*Source passage*.
____

I just thought this story was cute...goo goo g'joob, y'all... [img]images/icons/wink.gif[/img]
Sep 29, 9:16 AM EDT
Lost Walrus Visits Norway Beach
By DOUG MELLGREN
Associated Press Writer
OSLO, Norway (AP) -- A giant walrus has been delighting residents of the Norwegian capital during a rare visit as he lolls around on a sandy beach that is, for him, the sunny south.
Experts say the tusked walrus, possibly a young male, is more accustomed to the harsh, wintry climate of the Norwegian Arctic around the Svalbard archipelago, some 1,275 miles north of Oslo.
"It's very rare," University of Oslo marine biology professor Asbjoern Voellestad said of the visit. He knew of only one other such event in the last 15 or 20 years.
"He's definitely lost," he said, adding the mammal likely got separated from his herd and wandered off.
Witnesses said the animal appeared to be at least 6 1/2 feet long. Walruses can grow as long as 9 1/2 feet.
Even though Norway is in Europe's far north, and an autumn chill has set in, "he's used to a much harsher climate. For him, this is a trip to the warm south," Voellestad said.
The bewildered walrus swam all the way up the fjord, some 60 miles from the open ocean. And the swim home would mean at least a 2,200-mile trek since he would have to round Norway's southern tip before heading north.

____

*Material provided*.

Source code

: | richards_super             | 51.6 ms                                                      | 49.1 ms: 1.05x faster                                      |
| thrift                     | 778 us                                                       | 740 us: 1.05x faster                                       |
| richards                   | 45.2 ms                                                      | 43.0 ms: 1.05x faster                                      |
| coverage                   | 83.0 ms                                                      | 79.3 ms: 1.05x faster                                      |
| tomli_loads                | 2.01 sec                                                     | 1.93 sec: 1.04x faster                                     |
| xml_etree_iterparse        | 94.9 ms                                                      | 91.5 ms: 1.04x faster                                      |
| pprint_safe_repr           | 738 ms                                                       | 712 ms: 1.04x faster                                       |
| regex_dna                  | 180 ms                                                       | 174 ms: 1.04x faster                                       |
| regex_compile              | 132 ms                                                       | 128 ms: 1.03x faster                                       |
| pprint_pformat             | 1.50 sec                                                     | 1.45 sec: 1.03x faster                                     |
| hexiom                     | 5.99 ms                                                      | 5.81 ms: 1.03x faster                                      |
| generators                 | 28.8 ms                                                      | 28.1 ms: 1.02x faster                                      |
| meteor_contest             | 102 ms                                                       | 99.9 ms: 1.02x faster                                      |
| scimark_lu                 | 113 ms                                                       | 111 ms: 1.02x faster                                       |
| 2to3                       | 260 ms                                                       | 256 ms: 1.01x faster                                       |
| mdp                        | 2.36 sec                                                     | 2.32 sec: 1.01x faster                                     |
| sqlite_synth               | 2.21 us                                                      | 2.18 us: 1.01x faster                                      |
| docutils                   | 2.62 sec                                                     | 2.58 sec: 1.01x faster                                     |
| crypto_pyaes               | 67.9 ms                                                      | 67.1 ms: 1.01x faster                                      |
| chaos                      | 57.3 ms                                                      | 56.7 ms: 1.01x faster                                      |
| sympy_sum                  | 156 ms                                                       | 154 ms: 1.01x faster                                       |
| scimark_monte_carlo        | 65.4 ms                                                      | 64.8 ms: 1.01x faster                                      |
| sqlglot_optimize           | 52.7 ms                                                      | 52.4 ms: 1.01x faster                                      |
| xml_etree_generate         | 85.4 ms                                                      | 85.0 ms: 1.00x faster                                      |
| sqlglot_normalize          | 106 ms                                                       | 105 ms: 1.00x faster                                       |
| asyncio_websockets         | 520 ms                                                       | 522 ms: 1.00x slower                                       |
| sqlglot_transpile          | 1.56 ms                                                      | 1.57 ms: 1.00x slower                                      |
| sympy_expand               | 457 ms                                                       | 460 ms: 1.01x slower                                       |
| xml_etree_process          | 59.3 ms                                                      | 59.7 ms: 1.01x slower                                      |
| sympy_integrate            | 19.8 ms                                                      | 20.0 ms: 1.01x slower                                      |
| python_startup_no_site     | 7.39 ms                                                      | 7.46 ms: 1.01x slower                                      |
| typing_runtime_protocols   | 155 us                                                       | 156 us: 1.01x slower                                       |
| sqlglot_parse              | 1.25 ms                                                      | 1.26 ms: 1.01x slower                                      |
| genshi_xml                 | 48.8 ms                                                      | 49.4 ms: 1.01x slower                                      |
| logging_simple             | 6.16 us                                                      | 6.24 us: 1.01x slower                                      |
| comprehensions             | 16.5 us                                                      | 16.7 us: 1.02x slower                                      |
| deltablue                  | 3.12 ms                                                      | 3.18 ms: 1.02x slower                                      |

____

*Task list*.
1 - Can you repeat the walrus story from "I just thought" to "or 20 years.", word for word?
2 - Can you continue the walrus story from its final sentence?

*Answers by task*.
1 -
I just thought this story was cute...goo goo g'joob, y'all... [img]images/icons/wink.gif[/img]
Sep 29, 9:16 AM EDT
Lost Walrus Visits Norway Beach
By DOUG MELLGREN
Associated Press Writer
OSLO, Norway (AP) -- A giant walrus has been delighting residents of the Norwegian capital during a rare visit as he lolls around on a sandy beach that is, for him, the sunny south.
Experts say the tusked walrus, possibly a young male, is more accustomed to the harsh, wintry climate of the Norwegian Arctic around the Svalbard archipelago, some 1,275 miles north of Oslo.
"It's very rare," University of Oslo marine biology professor Asbjoern Voellestad said of the visit. He knew of only one other such event in the last 15 or 20 years.

2 -
On Sunday, the walrus became an unwitting tourist attraction as it rested on Fornebu beach on the outskirts of Oslo. It seemed relaxed about people approaching, lifting its head and rolling from one side to the other. Mussels that make the bulk of a walrus' diet are plentiful in the fjord, so he's not expected to go hungry.
On land, walrus are slow because of their girth, but in the water, they are fast swimmers.
Since walruses are highly social animals, Voellestad said loneliness will probably force the animal to resume the search for his herd.
There are an estimated 1,000 walruses around Svalbard, and as many as 250,000 worldwide. They've been a protected species in the Nordic country of 4.5 million since 1952.